Wien. „Man musste Glück haben“, diesen Satz sagt der 95-jährige Zwi Nigal wieder und wieder, als er Schülern des Gymnasiums Zirkusgasse eineinhalb Stunden lang erzählt, wie sein Leben verlaufen ist. Ein Leben, das er lange Zeit als ganz typisch, als nichts Besonderes angesehen habe. Das aber, gerade weil das Erlebte im schlimmstmöglichen Sinn typisch ist für die damalige Zeit, besonders ist.

Umso mehr, weil nur noch wenige Holocaust-Überlebende so fit sind wie Nigal, der für die Initiative erinnern.at des Bildungsministeriums mit seiner Frau aus Israel angereist ist. Und außerdem spricht der 95-Jährige an diesem Vormittag nicht in irgendeiner Schule, sondern in jener, die er selbst besucht hat, bis er 15 Jahre alt war, bis 1938. „Das letzte Mal, dass ich in dieser Schule so aufgeregt war, war wohl vor einer Prüfung in Mathematik“, sagt Nigal, der damals noch Hermann Heinz Engel hieß, schmunzelnd, bevor er in makellosem Deutsch zu erzählen beginnt.

Über seine absolut österreichloyale Familie – der Vater Eisenbahner, die Mutter im Ersten Weltkrieg freiwillig im Frontlazarett, der Onkel Offizier –, über seine Kindheit in der Großen Stadtgutgasse in Wien, wo er im Jahr 1923 geboren wurde. Über Novemberpogrome, Anschluss, Schikanen und die Flucht. Und eben über das Glück.

„Man begann zu ahnen, dass etwas losgeht“, sagt Nigal über jene Novembertage vor 80 Jahren.
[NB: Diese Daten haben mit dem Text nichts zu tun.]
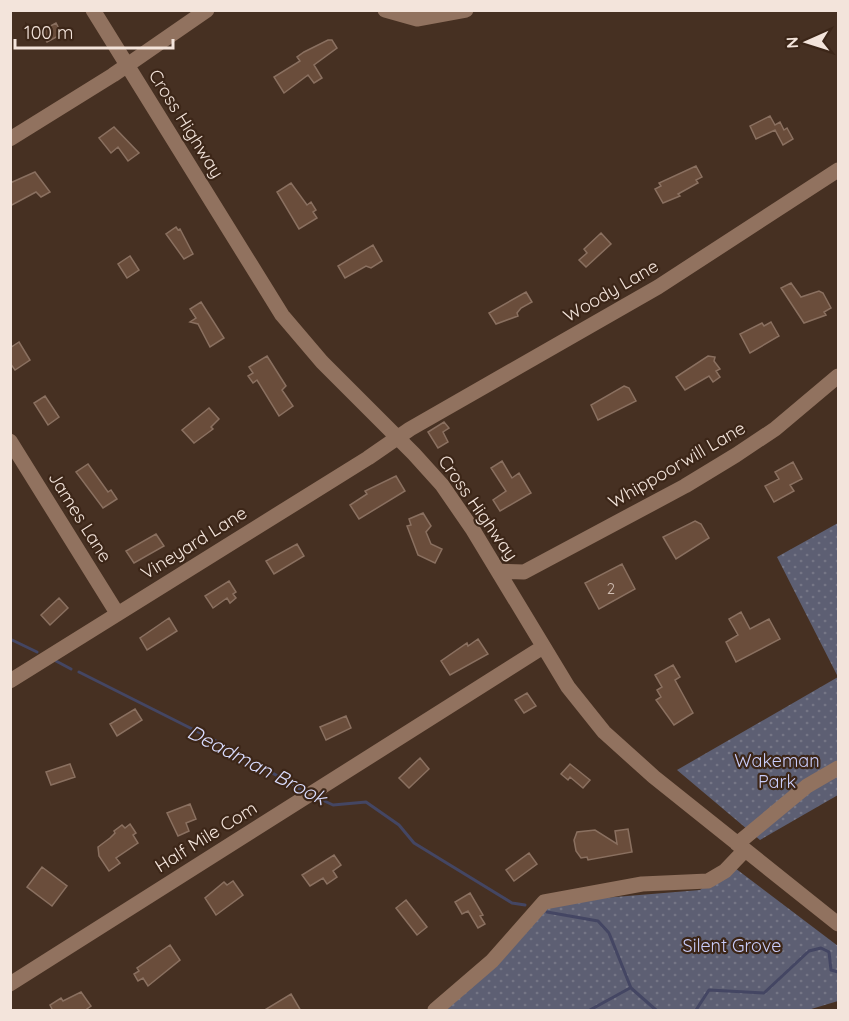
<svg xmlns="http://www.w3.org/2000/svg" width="849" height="1021" font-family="Quicksand,sans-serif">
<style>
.park{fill:url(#park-dots)}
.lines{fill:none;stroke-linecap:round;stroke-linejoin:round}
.stream{stroke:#444663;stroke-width:3}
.building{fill:#6a4d3b;stroke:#8a7060;stroke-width:1.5}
.minor{stroke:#91725f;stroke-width:15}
.labels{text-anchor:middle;stroke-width:4.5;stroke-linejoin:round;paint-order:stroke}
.number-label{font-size:15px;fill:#d1beb3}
.street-label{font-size:18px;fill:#f3e4db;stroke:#3c2618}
.park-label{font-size:18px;fill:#c9cdfa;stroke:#3c2618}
.water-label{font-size:20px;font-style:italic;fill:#d9dcfe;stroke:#3c2618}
</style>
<defs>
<pattern id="park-dots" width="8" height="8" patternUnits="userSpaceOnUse" patternTransform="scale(1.5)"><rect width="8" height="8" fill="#5d5f73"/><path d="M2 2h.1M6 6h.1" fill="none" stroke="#757686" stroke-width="1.8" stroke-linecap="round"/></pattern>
</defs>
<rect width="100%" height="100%" fill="#463022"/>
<!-- park -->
<path class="park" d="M 838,523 L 838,795 L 760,840 L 677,770 L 838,677 L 777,557 Z
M 731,865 L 838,946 L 838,1001 L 808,1010 L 430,1010 L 490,972 L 517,931 L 537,911 L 579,900 L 700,890 Z"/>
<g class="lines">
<!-- stream -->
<path class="stream" d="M 10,639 L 37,652
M 56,661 L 71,669
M 79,672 L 228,747 L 305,792
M 316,797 L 333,805 L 366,802 L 399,825 L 414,843 L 512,903 L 525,905
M 547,912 L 598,921 L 609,933 L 631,988 L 656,1010
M 590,1010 L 630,988
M 696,1010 L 709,990 L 764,993 L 809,951 L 821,948 L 829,952 L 831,970 L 838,972"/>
</g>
<!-- building -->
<path class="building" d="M 56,23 L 62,34 L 47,42 L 41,31 Z
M 328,40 L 332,40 L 337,48 L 314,65 L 322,78 L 314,83 L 308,75 L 284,93 L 274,77 L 300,61 L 297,57 L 304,52 Z
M 770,116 L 775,125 L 780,122 L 784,130 L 787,128 L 793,139 L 783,145 L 775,130 L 756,139 L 750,126 Z
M 114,127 L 139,153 L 128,161 L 118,147 L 111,153 L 99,138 Z
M 696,166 L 702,177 L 696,180 L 698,183 L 678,194 L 680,196 L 663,203 L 655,189 L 661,186 L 659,183 Z
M 35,172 L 50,192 L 41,197 L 36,192 L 10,206 L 10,183 Z
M 291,183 L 307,205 L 311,202 L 316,210 L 313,212 L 317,218 L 299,229 L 277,192 Z
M 176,227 L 178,230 L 180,229 L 193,254 L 184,259 L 166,234 Z
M 601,233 L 611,244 L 586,267 L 579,260 L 587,253 L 584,249 Z
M 373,245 L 382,261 L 371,268 L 366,266 L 345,278 L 338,266 Z
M 130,256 L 139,270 L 127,278 L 118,264 Z
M 791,283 L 801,297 L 819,291 L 823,293 L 831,308 L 824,312 L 826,315 L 804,323 L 781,288 Z
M 526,292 L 532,302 L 521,308 L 517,313 L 518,316 L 496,324 L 489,313 Z
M 201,302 L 224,338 L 210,347 L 198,324 L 190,322 L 196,318 L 190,309 Z
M 771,322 L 779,336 L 750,353 L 740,334 L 762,323 L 764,326 Z
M 19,342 L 30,360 L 15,370 L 10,363 L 10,348 Z
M 267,356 L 286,386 L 282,390 L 293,406 L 279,416 L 257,380 L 253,383 L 248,376 L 253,373 L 249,367 Z
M 708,356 L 715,357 L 714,361 L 720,369 L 716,371 L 720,377 L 713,382 L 709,376 L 685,390 L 676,377 Z
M 624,386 L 629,388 L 636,401 L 598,420 L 591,405 Z
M 45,396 L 59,417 L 48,425 L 34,403 Z
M 209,408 L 219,419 L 211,427 L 213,429 L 194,443 L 182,430 Z
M 444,422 L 449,428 L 443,432 L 448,442 L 438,448 L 428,432 Z
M 502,461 L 512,478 L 519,473 L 531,493 L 500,511 L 493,500 L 506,491 L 491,468 Z
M 793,462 L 802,479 L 790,485 L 794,491 L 774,502 L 765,486 L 779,479 L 775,472 Z
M 88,464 L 108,492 L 111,490 L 117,499 L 103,508 L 76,472 Z
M 396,476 L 405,491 L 359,519 L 350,505 L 367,494 L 365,491 Z
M 423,513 L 431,526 L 426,532 L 431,544 L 442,549 L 435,563 L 418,555 L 407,526 L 411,525 L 409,519 Z
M 695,521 L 701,524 L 709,538 L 676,559 L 663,537 Z
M 156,534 L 164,546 L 134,563 L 126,551 Z
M 297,544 L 304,556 L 274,574 L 266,561 Z
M 622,564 L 635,589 L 599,609 L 585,583 Z
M 229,581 L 236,592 L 233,594 L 236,598 L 230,603 L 227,598 L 213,608 L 205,596 Z
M 59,598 L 68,608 L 50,625 L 41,615 Z
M 741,612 L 750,629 L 769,619 L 780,639 L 736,662 L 726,642 L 738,635 L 729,619 Z
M 169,618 L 177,631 L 147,650 L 140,638 Z
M 478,639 L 488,654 L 450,675 L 441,661 L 467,643 L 468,646 Z
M 673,665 L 680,677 L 675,680 L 693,713 L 674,725 L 656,700 L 661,697 L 657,690 L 662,687 L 655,675 Z
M 527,693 L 536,706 L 524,713 L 515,700 Z
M 135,709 L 142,720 L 117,736 L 110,724 Z
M 346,716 L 351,728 L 326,740 L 320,727 Z
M 420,758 L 429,769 L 409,788 L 399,778 Z
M 70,764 L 75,777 L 51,785 L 46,772 Z
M 570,764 L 590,780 L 583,788 L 570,777 L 568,780 L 561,774 Z
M 190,804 L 196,819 L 186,823 L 189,831 L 178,836 L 167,813 Z
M 130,824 L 136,833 L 133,835 L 138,843 L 116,858 L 120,863 L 109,871 L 99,856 L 98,847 L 110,838 L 115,833 L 114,831 L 122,825 L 125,828 Z
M 628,829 L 632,852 L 588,860 L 587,857 L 581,858 L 576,851 L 574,840 L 577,832 L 595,830 L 617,844 L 615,831 Z
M 529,853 L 537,864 L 514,881 L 506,870 Z
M 334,855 L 341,865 L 333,871 L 337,877 L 327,884 L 323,878 L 310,886 L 302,875 Z
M 42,867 L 67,886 L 52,906 L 27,887 Z
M 233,881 L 243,895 L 216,915 L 205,898 L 224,882 L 227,885 Z
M 470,893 L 483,915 L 480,916 L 485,924 L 478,928 L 468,911 L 462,914 L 455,902 Z
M 406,900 L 427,927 L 417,935 L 396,908 Z
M 170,945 L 180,960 L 148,986 L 143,978 L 138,981 L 134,974 L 139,971 L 137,968 Z
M 81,992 L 91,1006 L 84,1011 L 53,1011 L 50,1005 L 61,998 L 63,1001 Z
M 291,994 L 301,1011 L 263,1011 Z"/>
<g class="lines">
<!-- minor -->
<path class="minor" d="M 93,10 L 282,315 L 322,362 L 414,454 L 442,485 L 473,530 L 568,687 L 604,732 L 654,777 L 838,924
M 385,10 L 417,19 L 466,10
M 10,139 L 113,75 L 207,10
M 10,441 L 117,613
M 498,571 L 524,572 L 685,486 L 736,455 L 775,429 L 838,376
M 10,681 L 368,458 L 410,429 L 658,287 L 838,170
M 737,844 L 807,786 L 838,768
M 10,984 L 543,647
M 435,1010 L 492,961 L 544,902 L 642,884 L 708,881 L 725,871 L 745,850"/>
</g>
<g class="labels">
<!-- number labels -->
<g class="number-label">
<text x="611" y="594">2</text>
</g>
<!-- street labels -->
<g class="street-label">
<text transform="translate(186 124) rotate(58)" y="6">Cross Highway</text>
<text transform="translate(611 291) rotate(-30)" y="6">Woody Lane</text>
<text transform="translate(677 465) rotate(-30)" y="6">Whippoorwill Lane</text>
<text transform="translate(478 508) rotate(55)" y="6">Cross Highway</text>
<text transform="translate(80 517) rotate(58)" y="6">James Lane</text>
<text transform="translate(194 543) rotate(-32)" y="6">Vineyard Lane</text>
<text transform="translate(206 837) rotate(-32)" y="6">Half Mile Com</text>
</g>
<!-- park labels -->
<g class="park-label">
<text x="777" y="767">Wakeman<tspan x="777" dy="21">Park</tspan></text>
<text x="732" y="952">Silent Grove</text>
</g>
<!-- water labels -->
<g class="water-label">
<text transform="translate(257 765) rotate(27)" y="7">Deadman Brook</text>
</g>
</g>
<!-- border -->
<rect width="849" height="1021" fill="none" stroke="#f3e4db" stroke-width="24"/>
<!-- north arrow -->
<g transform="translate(807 42) rotate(267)" stroke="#3c2618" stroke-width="4.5" paint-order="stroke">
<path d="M0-4.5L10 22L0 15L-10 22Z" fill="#f3e4db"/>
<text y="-9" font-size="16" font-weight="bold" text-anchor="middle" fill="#f3e4db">N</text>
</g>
<!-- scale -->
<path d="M15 39v9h158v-9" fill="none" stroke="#f3e4db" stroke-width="3"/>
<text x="24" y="39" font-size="18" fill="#f3e4db" stroke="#3c2618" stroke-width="4.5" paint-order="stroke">100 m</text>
</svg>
Am Abend hätten plötzlich zwei Gestapobeamte an die Tür geklopft. „Das waren zwei Typen wie aus einem schlechten Bond-Film, mit Ledermänteln.“ Nach wenigen Minuten drehten sie wieder um – vielleicht wegen der Fotografie des Onkels, der als Offizier im Ersten Weltkrieg gefallen war. Im Nachbarhaus ging die Sache anders aus. „Man musste Glück haben.“

So schildert Nigal den Schülern sein Leben – unaufgeregt, ohne Pathos. Mitunter in Anekdoten, die komisch wären, wären sie nicht tragisch. Wie etwa kurz nach dem Anschluss ein SA-Mann und zwei Hitlerjungen, die ihn in die NS-Parteizentrale des Bezirks brachten, darüber stritten, wer ihn jetzt erwischt habe („Das ist unser Jud'“ – „Nein, das ist mein Jud'“). Und wie er dann der Deportation entkam, indem er sich in den dortigen Lesesaal schlich und sich hinter einem Exemplar des „Völkischen Beobachters“ versteckte.
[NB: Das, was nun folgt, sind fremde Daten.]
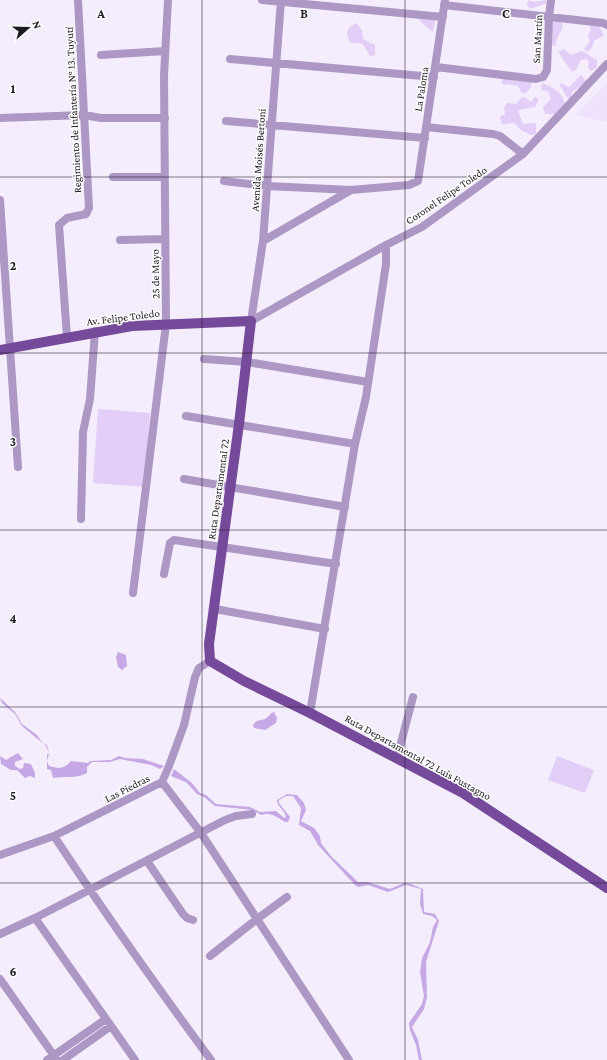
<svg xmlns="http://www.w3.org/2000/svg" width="607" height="1060" font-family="'Crimson Pro',serif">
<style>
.built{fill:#eee2fc}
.green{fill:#e2cef7}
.water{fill:#c7a8e6}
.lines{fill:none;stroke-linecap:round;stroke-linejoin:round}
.minor{stroke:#ad97c4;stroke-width:8}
.major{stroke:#754a9a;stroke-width:10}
.grid{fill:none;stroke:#1e1922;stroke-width:1;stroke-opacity:0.55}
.labels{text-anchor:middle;stroke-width:3;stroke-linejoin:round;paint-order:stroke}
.street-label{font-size:11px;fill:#1e1922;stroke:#fefefe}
.grid-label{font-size:13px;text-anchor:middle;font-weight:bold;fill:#1e1922;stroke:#fefefe;stroke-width:3;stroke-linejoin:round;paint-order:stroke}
</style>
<rect width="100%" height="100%" fill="#f4edfd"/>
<path class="built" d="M607 82V122L576 115 607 83Z"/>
<path class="green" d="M528 0 534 2 546 0 547 3 530 9 527 5Z
M436 18 433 32 422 23 419 19Z
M559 20 563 26 556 41V46H554L552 45 548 29 554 21Z
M356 23 362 30 363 39 375 45V55L370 56 362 43H350L347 34 348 29Z
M589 23 598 25 604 35 594 41 592 48 587 52 584 49 590 41 588 36 591 30Z
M564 49 571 55 582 51 597 60V67L591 71 588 68 589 61 585 59 581 60 576 70 572 72 558 52Z
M581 75 587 82 572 92 571 99 569 100 559 84 561 83 569 87Z
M503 79H531V87L525 94 521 92 518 86 508 84 505 85 501 83Z
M542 83C553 88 562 91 565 104L556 114H545L543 107 551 99 548 91 541 90Z
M522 97 526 98 531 102 535 97 539 99 535 107 522 109 518 111 523 124 536 123V134L531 135 521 130 515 123 502 124 500 117 505 114 504 107 507 103 516 104Z
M98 409 150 413 144 487 93 483Z
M557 756 594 770 585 793 548 780Z"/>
<path class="water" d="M118 652 126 655 127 666 122 670 118 667 116 657Z
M0 698 15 712 22 724 37 735 43 744 47 745 49 753 46 746 22 726 15 714 2 703Z
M274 712 277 718 276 723 265 730 254 728 253 725C257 719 260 721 265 719 269 717 270 713 274 712Z
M18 753 23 759 15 762V766L20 769 23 768 24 763 31 764 35 773V778L30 776 25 778 17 770H11L1 764 0 756 6 760Z
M47 754H49L47 761 49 766C59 769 64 769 71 761L88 763 90 761 111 760 119 756 125 758 143 759 164 766 160 769 151 765 120 759 110 762H92L87 767V773C77 779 64 776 53 778L51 770 47 769Z
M174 769 192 783 200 793 206 795 216 804 250 807 260 812 276 811 284 818 286 817C285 810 277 807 277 800L287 794 297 795 304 803 306 810 301 821 314 828 320 836 321 843 331 856 358 882H368L390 889 404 883 411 884 423 889 424 912 435 914 439 921 426 962 427 997 424 1009 412 1027 418 1040 422 1060H419L416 1045 410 1030 409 1023 422 1004 424 996 420 972 422 958 430 942 433 927 437 920 432 916 423 914 420 904 421 889 406 885 388 892 368 885 358 887 355 885 318 845 310 831 299 825 301 808 293 796H286L279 800V803L290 817 288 822H285C276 817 272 812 261 815L252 810 215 806 204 797 197 794 186 782 171 776Z"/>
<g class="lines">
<path class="minor" d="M262 0 443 17
M444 5 603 23 607 25
M101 55 165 51
M230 59 434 77
M436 67 536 79 543 77 547 70 549 17 551 0
M0 118 84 115 101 118H165
M226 121 425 138
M426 127 493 134 500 136 523 154
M113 177H165
M224 181 267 186 351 190 409 185 418 181 445 0
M0 200 18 467
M120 240 165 239
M263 241 351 190
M251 321 386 245 422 227 523 154 607 64
M251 321 263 241 281 0
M67 337 59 225 67 218 86 214 89 208 78 0
M204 359 247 362 368 382
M186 416 355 444
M184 479 345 507
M81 519 83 432 90 399 95 331
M164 574 170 543 174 540 336 564
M133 593 166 324 164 76 168 0
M215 609 325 629
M310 713 355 444 366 397 386 264V245
M397 758 413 697
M162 782 201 833 349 1060
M54 836C104 912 157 987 211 1060
M0 855 54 836 162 782 169 766 184 725 195 677 199 668 210 661
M147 861 183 914 187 918 193 920
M35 918 135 1060
M0 934 35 918 225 820 236 816 252 814
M210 956 257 919 287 897
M0 979 57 1060
M47 1060 106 1019
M63 1060 111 1026"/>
<path class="major" d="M0 350 132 326 251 321 239 424 209 644 210 661 244 681 310 713 463 793 607 888"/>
</g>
<path class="grid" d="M202 0V1060M405 0V1060M0 177H607M0 353H607M0 530H607M0 707H607M0 883H607"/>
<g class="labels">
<g class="street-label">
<text transform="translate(537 39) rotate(-87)" y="4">San Martín</text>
<text transform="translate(421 89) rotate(-81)" y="4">La Paloma</text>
<text transform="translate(73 110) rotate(-93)" y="4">Regimiento de Infantería N° 13. Tuyutí</text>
<text transform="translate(258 160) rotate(-86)" y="4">Avenida Moisés Bertoni</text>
<text transform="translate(446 195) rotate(-34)" y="4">Coronel Felipe Toledo</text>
<text transform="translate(155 274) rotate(-91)" y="4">25 de Mayo</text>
<text transform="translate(123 317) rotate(-7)" y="4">Av. Felipe Toledo</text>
<text transform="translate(218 489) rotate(-82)" y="4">Ruta Departamental 72</text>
<text transform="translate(418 757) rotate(29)" y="4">Ruta Departamental 72 Luis Fustagno</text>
<text transform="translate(127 788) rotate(-27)" y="4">Las Piedras</text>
</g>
</g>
<g class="grid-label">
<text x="101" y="18">A</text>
<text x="304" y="18">B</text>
<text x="506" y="18">C</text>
<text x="13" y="93">1</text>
<text x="13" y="270">2</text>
<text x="13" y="446">3</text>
<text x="13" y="623">4</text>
<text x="13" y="800">5</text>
<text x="13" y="976">6</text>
</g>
<g transform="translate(28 28) rotate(70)" stroke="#fefefe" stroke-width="3" paint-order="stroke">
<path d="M0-3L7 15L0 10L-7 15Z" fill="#1e1922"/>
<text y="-6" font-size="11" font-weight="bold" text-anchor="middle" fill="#1e1922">N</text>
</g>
</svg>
Er erzählt, wie er als verliebter 14-jähriger Bub seiner ersten Freundin, die mit ihrer Familie nach Tschechien floh, noch einen Blumenstrauß brachte, trotz aller Gefahren, die das mit sich brachte. Und wie er die berüchtigte Rede Adolf Hitlers auf dem Heldenplatz beobachtete, hinter einem Denkmal versteckt. „Das war Blödheit“, sagt er. „Wenn mich jemand erkannt hätte, hätten die mich zerrissen.“ Und er schildert auch, was sich ab 1938 in der Schule änderte. Etwa, wie sein Deutschprofessor, Nazi der ersten Stunde, eines Tages zwar Nigals Aufsatz vorlas, wie er es mit den besten Arbeiten zu tun pflegte. Allerdings mit dem Zusatz, dass es tragisch sei, dass die beste Arbeit wieder von einem „deutschfremden Element“ stamme. Trotzdem hat Nigal für die Schule nur lobende Worte. „Dass ich mir nach meiner Flucht ein neues Leben aufbauen konnte, das hatte ich unter anderem den fünf Jahren in der Zirkusgasse zu verdanken.“

Das neue Leben, das ist Israel, wohin er im Jänner 1939 gelangt, kurz nachdem die Familie gezwungen wird, die Wohnung zu verlassen. Seinem Vater, der später in Auschwitz ermordet wird, gelingt es, ihn mit einer Jugendgruppe legal nach Palästina zu schicken. „Das war die Erfüllung eines Traums. Ich wurde ja zionistisch erzogen.“ Dort arbeitet er in der Landwirtschaft, geht zur Jüdischen Brigade, mit der er bis nach Slowenien kommt. Später macht er Karriere beim Militär und studiert am Technion in Haifa. „Für die dortige Mathematik waren die fünf Jahre hier nicht genug“, sagt er – und holt sich damit einige Lacher der Schüler und der anwesenden Prominenz: Minister Heinz Faßmann, Staatssekretärin Karoline Edtstadler, IKG-Chef Oskar Deutsch.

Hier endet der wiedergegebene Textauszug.